I warmly invite everyone to take the time to actually listen to the top homocysteine/AD researchers; David Smith (Oxford) & Helga Refsum (University of Oslo) provide the evidence linking elevated homocysteine with dementia. Martha & I were lucky enough to hear them speak last spring in NYC. They make a very compelling case for tracking and tweaking homocysteine as needed to prevent and/or halt brain atrophy and cognitive decline.
Their information was not considered controversial or fringe in any way by the top AD researchers and clinicians in the world. Please see my notes from the meeting here.

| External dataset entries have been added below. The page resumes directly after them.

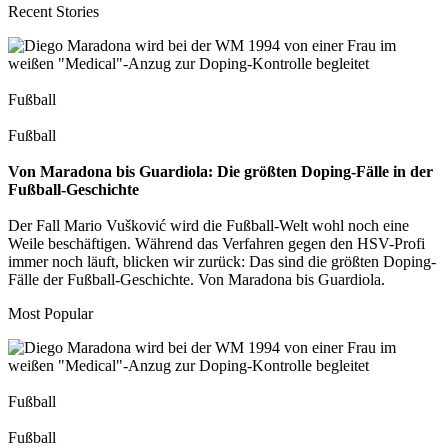
Recent Stories
Fußball
Fußball
Von Maradona bis Guardiola: Die größten Doping-Fälle in der
Fußball-Geschichte
Der Fall Mario Vušković wird die Fußball-Welt wohl noch eine
Weile beschäftigen. Während das Verfahren gegen den HSV-Profi
immer noch läuft, blicken wir zurück: Das sind die größten Doping-
Fälle der Fußball-Geschichte. Von Maradona bis Guardiola.
Most Popular
Fußball
Fußball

Their talks are actually quite entertaining and...motivating
Here's a link to Dr. Smith’s talk & graphics:http://www.nyas.org/MediaPlayer.aspx?mi ... dc3fb81558
Here’s a link to Dr. Refsum’s talk & graphics: http://www.nyas.org/MediaPlayer.aspx?mi ... 8875d97723
Per these top researchers, the following supplements below provide the starting
place for addressing elevated
homocysteine (>7 or 8 µmol/ for our high risk population.) This works for most
people, not all as Susan will soon share with us in an upcoming Wiki entry. Tracking & tweaking individual B levels gets a lot more tricky and is sometimes necessary. Additionally, we have evidence that higher levels (above current reference ranges) of various B vitamins are sometimes necessary to get the homocysteine lowering effect.
-1 mg cobalamin
-800 mcg of folate/5-methyltetrahydrofolate or 5-MTHF
-20 mg of B-6/pyridoxal 5’ phosphate
To my knowledge there is no B vitamin complex that provides this combination at these levels. Please share if you’ve found one. TMG can be added if this protocol is unsuccessful. It’s also important to keep in mind that this trifecta of Bs is more likely to benefit those with an adequate Omega-3 Index (DHA being more important than EPA) per recent evidence
from Smith & Refsum. This information may be very relevant for vegans with high homocysteine.